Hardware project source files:
==================================================

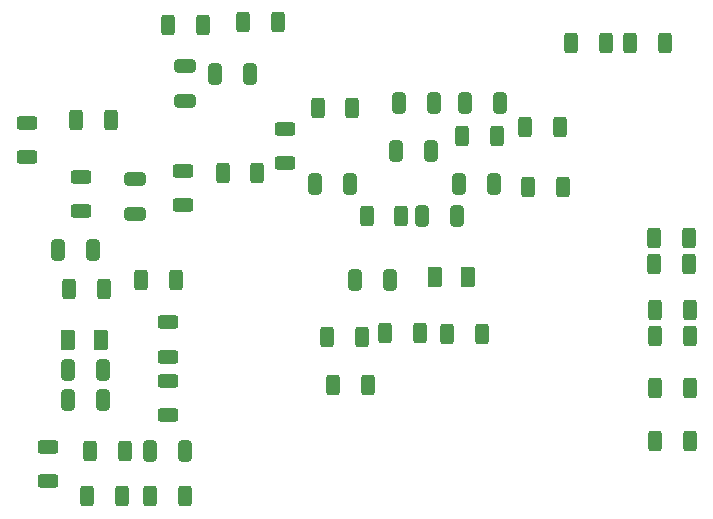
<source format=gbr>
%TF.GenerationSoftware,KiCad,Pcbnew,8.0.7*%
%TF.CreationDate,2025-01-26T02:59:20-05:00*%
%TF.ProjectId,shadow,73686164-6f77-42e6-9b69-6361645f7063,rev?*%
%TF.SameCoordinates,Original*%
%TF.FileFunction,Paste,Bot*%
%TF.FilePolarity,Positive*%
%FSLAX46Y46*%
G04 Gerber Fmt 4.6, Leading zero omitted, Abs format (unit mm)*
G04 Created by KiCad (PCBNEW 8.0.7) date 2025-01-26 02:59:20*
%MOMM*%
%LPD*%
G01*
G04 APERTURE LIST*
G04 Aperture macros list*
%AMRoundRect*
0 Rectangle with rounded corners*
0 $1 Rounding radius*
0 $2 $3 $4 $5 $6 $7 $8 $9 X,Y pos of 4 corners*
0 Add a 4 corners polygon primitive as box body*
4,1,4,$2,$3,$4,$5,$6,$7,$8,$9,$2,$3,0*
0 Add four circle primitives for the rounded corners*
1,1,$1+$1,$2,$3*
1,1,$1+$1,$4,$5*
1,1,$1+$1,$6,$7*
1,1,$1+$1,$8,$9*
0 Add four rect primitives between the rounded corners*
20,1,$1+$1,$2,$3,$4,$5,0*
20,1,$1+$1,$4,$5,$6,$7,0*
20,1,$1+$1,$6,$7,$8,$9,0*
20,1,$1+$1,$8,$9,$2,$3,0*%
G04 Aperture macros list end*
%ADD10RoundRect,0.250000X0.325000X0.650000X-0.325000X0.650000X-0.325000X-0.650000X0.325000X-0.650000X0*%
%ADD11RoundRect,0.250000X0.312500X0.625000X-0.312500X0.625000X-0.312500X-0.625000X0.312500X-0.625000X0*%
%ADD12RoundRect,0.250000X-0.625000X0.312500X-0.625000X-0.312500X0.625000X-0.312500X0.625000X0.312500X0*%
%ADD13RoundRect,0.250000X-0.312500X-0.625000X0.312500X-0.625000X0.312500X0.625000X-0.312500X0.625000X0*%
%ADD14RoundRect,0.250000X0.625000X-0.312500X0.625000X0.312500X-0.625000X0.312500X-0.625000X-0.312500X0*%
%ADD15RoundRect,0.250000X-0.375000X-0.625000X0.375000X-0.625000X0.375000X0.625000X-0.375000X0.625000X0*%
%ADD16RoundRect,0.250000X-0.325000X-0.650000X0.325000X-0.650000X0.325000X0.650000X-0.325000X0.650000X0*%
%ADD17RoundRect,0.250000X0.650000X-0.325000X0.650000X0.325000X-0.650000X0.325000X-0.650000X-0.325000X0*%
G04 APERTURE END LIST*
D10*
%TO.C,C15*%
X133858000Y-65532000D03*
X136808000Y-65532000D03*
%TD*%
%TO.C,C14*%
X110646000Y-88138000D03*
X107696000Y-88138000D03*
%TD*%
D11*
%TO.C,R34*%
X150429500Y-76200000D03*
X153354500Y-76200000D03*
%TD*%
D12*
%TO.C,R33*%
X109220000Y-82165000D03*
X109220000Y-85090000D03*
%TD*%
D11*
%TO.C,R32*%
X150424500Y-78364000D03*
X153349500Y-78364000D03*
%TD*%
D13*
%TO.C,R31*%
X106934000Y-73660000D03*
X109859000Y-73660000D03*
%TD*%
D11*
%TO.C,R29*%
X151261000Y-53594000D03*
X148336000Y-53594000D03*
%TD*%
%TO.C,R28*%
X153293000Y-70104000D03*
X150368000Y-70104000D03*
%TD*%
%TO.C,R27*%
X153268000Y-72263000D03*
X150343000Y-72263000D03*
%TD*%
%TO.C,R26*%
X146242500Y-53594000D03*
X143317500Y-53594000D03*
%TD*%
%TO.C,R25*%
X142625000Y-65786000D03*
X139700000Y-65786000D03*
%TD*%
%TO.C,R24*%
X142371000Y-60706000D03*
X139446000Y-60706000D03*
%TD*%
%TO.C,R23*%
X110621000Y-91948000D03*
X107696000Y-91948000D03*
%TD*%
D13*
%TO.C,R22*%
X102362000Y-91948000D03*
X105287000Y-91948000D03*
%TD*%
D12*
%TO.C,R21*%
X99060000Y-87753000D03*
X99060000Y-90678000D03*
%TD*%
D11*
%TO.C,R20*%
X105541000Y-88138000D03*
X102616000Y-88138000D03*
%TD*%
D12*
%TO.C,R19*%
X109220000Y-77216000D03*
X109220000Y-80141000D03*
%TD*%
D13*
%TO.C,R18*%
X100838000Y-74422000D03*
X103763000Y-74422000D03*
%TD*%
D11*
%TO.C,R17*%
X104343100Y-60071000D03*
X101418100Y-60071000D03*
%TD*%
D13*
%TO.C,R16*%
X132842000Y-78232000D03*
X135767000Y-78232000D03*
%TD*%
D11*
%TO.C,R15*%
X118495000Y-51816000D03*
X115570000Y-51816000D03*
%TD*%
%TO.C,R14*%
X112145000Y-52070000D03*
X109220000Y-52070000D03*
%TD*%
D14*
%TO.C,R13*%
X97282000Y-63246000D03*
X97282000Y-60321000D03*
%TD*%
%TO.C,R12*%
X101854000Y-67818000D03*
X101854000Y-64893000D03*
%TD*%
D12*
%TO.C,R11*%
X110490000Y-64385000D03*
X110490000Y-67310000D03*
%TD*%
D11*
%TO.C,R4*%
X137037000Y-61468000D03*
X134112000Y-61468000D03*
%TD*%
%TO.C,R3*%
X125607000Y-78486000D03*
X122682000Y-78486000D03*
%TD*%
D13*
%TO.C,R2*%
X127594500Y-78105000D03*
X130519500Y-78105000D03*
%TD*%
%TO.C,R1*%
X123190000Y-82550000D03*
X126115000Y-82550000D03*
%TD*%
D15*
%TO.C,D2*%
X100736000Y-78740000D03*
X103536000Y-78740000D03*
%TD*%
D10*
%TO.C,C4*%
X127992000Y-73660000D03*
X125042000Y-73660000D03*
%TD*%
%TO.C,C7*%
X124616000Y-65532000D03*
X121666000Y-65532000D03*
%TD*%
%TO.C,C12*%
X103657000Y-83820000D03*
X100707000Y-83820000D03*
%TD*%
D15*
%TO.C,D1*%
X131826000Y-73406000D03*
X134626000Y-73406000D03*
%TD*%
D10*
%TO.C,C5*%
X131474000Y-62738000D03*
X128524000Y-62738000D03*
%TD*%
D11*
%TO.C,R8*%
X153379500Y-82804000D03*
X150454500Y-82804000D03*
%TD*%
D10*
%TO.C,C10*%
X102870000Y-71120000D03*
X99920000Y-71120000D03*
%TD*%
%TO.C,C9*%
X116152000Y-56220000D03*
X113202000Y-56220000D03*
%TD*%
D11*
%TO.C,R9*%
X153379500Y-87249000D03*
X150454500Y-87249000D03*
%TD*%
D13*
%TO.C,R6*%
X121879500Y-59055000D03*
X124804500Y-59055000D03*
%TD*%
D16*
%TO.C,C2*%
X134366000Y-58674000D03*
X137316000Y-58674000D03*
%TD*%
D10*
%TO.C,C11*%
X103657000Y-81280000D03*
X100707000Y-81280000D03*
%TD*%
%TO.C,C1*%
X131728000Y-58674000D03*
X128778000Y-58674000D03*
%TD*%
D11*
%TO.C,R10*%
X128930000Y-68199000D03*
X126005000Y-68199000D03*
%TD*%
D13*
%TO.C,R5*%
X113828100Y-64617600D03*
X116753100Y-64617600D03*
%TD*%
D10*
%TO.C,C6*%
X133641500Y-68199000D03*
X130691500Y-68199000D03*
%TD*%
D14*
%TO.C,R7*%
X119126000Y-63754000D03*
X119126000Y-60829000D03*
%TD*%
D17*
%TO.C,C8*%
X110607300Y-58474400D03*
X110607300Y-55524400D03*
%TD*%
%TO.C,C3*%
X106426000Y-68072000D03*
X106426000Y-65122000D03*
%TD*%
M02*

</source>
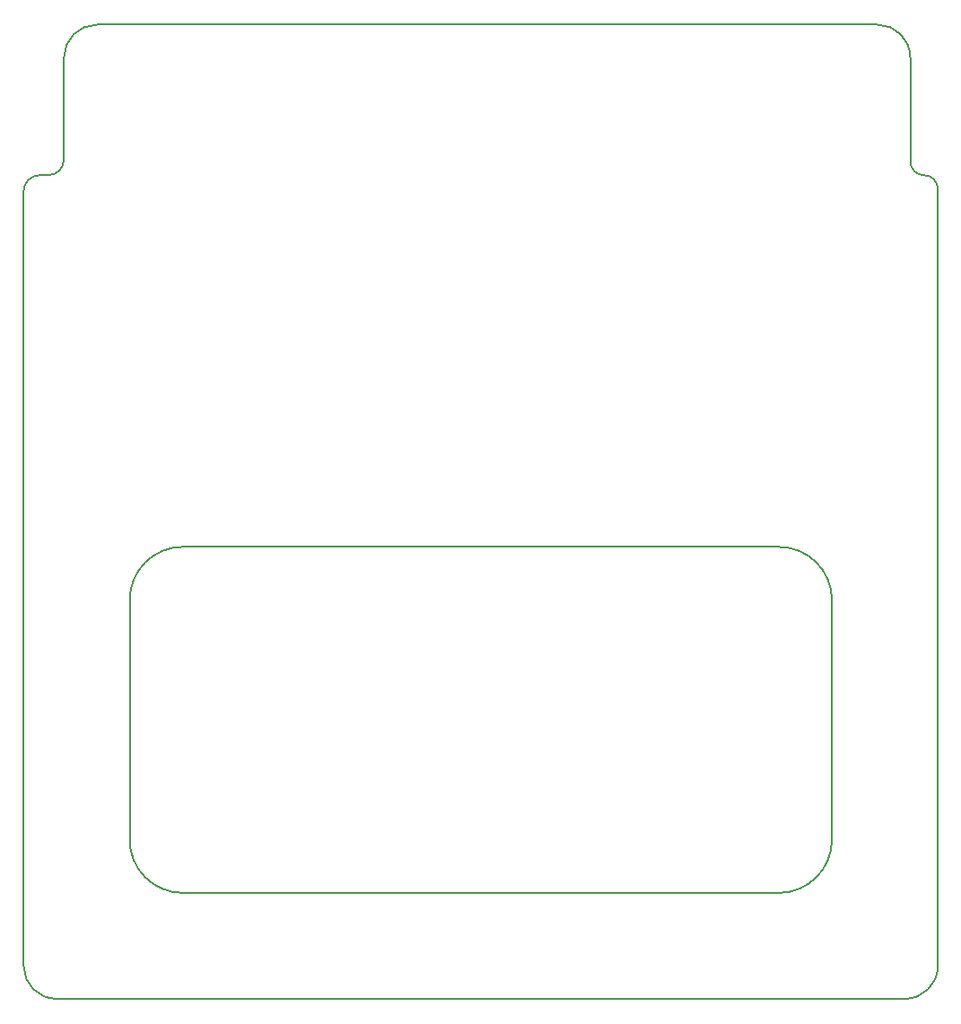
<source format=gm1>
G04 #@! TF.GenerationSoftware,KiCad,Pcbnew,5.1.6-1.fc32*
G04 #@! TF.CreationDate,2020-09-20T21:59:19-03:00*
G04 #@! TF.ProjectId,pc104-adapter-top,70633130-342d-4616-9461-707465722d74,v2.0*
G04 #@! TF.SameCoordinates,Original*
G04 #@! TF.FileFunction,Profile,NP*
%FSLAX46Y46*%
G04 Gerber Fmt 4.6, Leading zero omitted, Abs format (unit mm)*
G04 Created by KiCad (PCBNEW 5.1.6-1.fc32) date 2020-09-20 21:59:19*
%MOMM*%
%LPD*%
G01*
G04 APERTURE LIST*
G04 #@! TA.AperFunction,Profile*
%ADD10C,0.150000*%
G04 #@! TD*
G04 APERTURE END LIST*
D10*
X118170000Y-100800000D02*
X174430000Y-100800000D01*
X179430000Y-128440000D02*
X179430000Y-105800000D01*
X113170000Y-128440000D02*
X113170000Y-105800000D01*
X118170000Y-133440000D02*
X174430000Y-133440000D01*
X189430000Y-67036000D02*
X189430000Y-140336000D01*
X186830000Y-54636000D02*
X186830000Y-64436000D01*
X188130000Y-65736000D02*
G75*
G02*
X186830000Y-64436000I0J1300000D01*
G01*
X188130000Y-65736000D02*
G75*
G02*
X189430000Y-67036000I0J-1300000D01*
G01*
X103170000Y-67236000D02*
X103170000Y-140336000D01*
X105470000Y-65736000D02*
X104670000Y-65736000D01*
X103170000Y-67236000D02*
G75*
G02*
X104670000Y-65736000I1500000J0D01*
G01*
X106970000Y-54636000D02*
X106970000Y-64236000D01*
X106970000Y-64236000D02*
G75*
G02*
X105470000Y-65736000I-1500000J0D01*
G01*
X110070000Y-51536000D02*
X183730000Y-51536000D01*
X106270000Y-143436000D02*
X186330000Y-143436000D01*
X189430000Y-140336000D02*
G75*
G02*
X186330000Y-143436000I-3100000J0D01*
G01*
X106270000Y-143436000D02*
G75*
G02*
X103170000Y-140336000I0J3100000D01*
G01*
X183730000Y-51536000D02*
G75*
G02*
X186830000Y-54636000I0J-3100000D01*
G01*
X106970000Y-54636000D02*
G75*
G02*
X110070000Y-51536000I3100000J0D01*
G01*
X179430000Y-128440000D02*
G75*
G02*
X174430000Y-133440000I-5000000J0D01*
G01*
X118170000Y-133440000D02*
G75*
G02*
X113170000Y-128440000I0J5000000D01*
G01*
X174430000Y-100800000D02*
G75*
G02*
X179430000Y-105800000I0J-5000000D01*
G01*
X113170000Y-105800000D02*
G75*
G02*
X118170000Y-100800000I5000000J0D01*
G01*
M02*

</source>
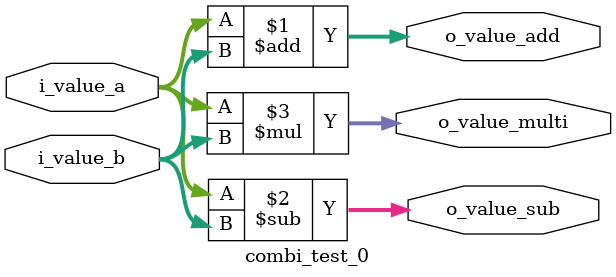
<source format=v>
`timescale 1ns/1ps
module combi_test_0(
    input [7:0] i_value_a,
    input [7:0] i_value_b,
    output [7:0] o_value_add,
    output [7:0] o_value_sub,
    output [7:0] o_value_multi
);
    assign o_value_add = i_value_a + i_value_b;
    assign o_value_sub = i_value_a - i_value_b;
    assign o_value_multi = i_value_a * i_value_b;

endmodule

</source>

==================================================

The problem: Please return each line of the data above in which the word "SameCoordinates" occurs.

Task answer:
%TF.SameCoordinates,Original*%
G04 #@! TF.SameCoordinates,Original*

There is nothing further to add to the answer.